Looking at the propertydamageexp variable, it has the values B for billions, M/m for millions, K for thousands, H/h for hundrads or null, we need to unity the unit to be able to do the summation. We choosed to use millions.
pd<- stormHarmData$propertydamage
pde <- stormHarmData$propertydamageexp
pd[pde %in% "B"] <- pd[pde %in% "B"] * 1000
pd[pde %in% c("M", "m")] <- pd[pde %in% c("M", "m")] * 1
pd[pde %in% c("K")] <- pd[pde %in% c("K")] * 0.001
pd[pde %in% c("H", "h")] <- pd[pde %in% c("H", "h")] * 1e-04
pd[!(pde %in% c("B", "M", "m", "K", "H", "h"))] <- pd[!(pde %in% c("B", "M",
"m", "K", "H", "h"))] * 1e-06
cd <- stormHarmData$cropdamage
cde <- stormHarmData$cropdamageexp
cd[cde %in% "B"] <- cd[cde %in% "B"] * 1000
cd[cde %in% c("M", "m")] <- cd[cde %in% c("M", "m")] * 1
cd[cde %in% c("K", "k")] <- cd[cde %in% c("K", "k")] * 0.001
cd[!(cde %in% c("B", "M", "m", "K", "k"))] <- cd[!(cde %in% c("B", "M", "m",
"K", "k"))] * 1e-06
economydamage <- cd + pd
edt <- aggregate(economydamage ~ stormHarmData$eventtype, FUN = sum)
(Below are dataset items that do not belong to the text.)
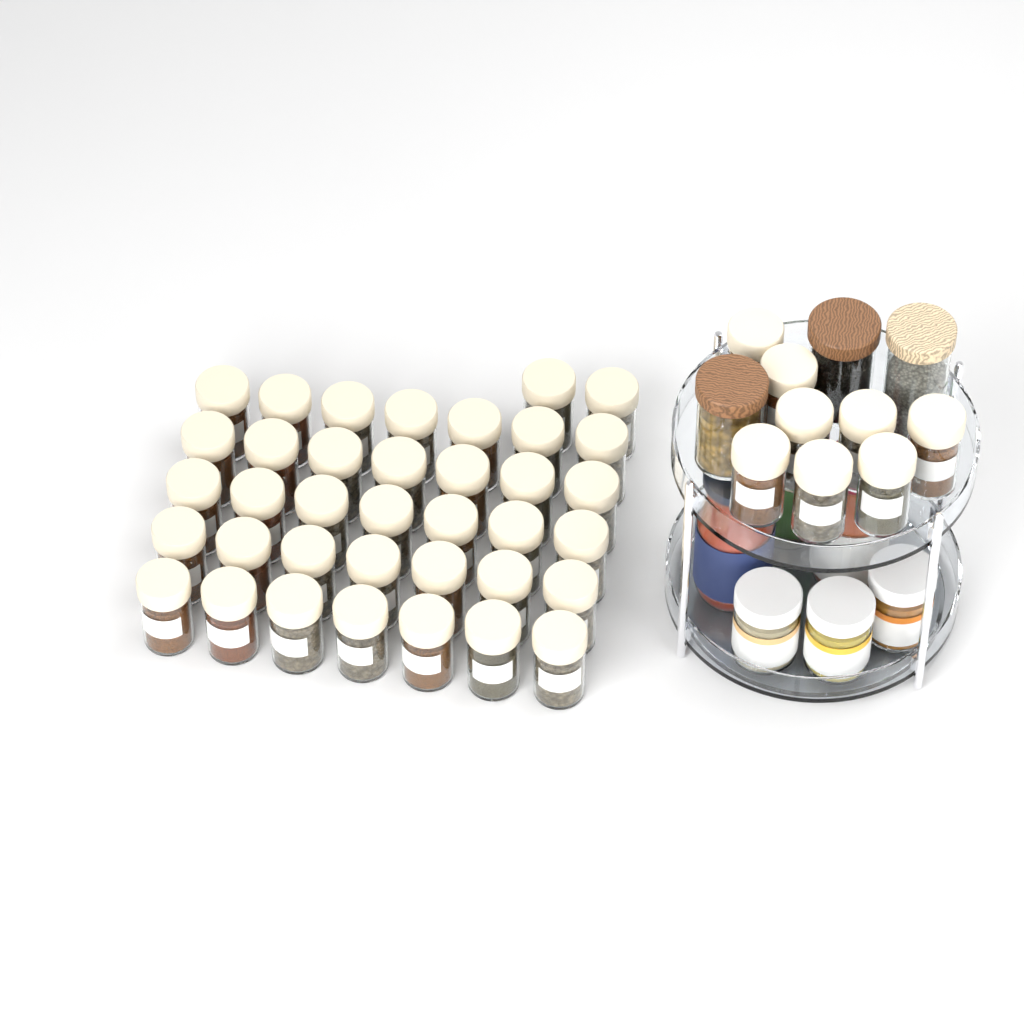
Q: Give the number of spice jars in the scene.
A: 45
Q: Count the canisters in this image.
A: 3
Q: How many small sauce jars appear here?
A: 3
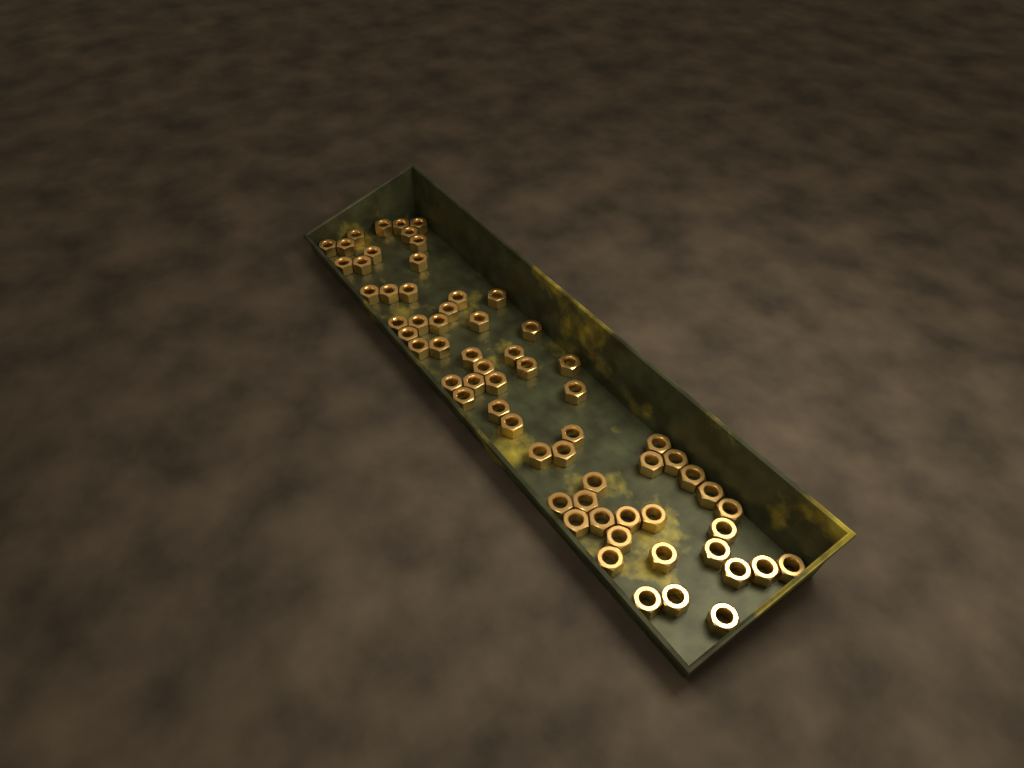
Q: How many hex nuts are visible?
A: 65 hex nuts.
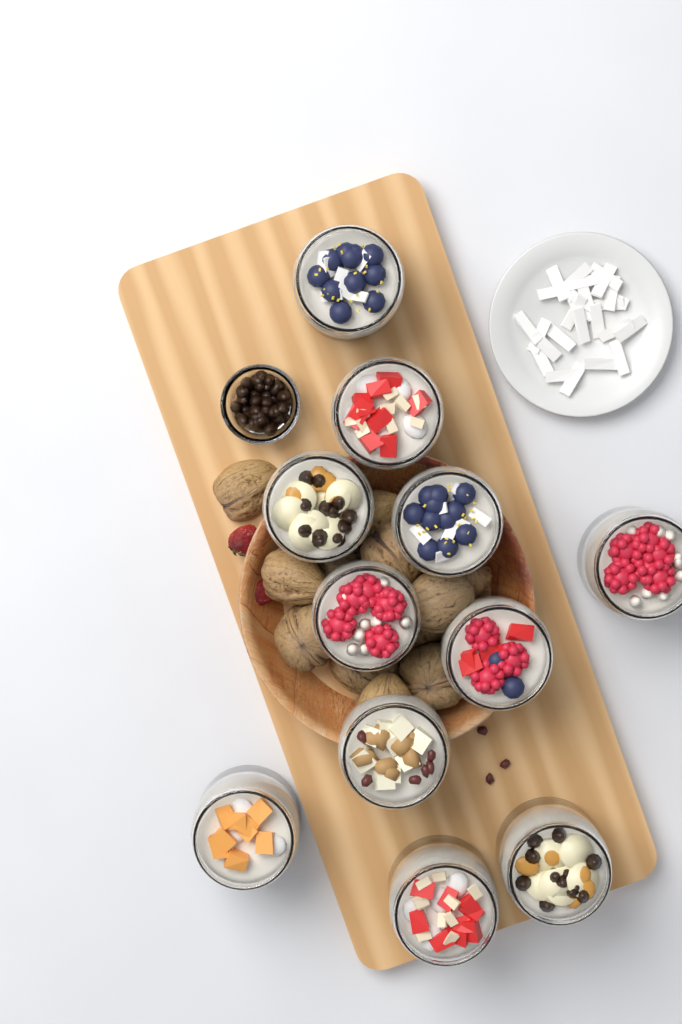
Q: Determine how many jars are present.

oedt <- edt[order(edt$economydamage, decreasing = T), ]
names(oedt)[1] <- "evtype"
Plot the top 10 type of events that caused economy damage
g<-ggplot(oedt[1:10, ], aes(evtype, economydamage)) + geom_bar(stat = "identity") + ylab("Economic Damages (million dollars)") +
xlab("Event Type") + ggtitle("Top 10 Types of Events Causing Economic Damages Across USA")
print(g)
Looking at the plot, it we found
The most harmful event to fatalities is Tornado then Excessive Heat then Heat.
The most harmful event to Injuries is Tornado then TSTM Wind , Flood and Excessive heat The Flood is the most harmful event to the economy then Huricane then Tornado.